Extracted data entries

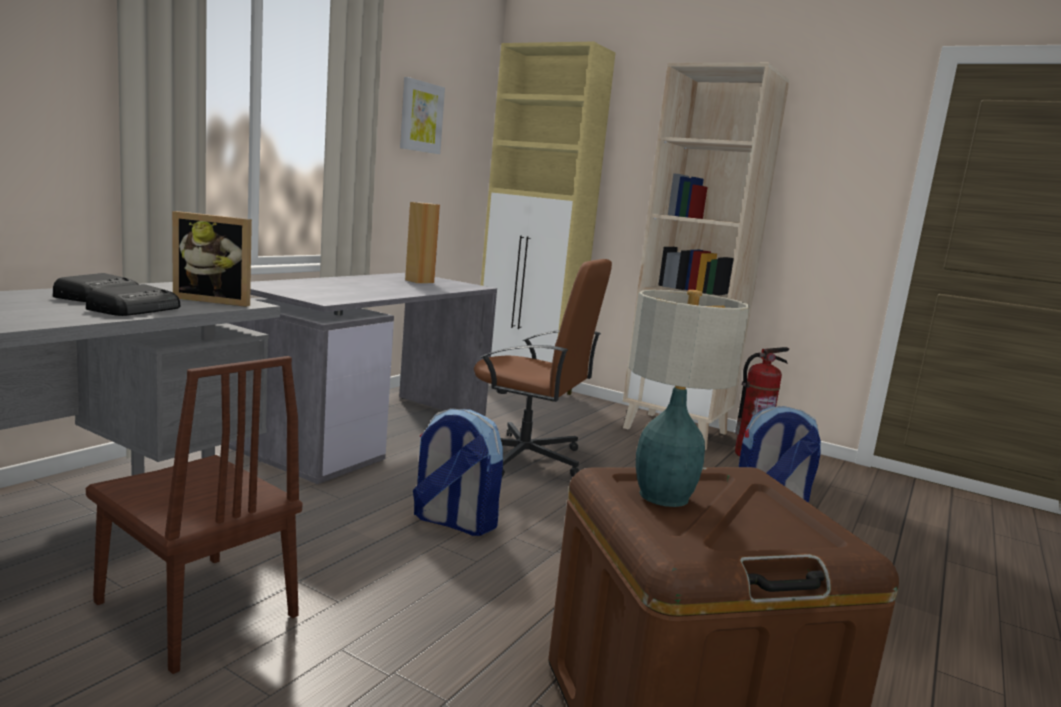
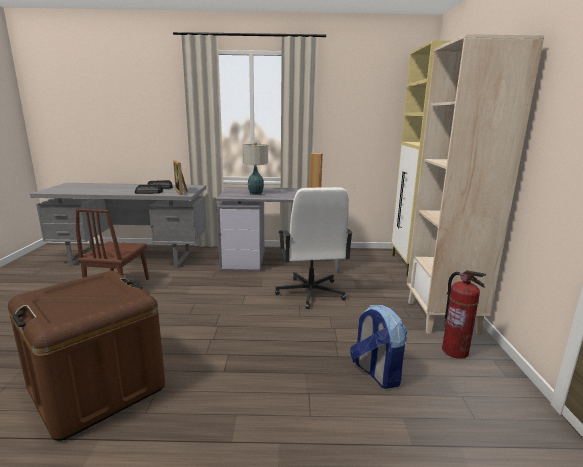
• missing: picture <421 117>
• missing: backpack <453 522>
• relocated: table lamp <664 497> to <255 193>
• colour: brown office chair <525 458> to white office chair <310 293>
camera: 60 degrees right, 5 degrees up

- [Task directions]: List the lines of the entries that include "missing".

- [Written response]:
• missing: picture <421 117>
• missing: backpack <453 522>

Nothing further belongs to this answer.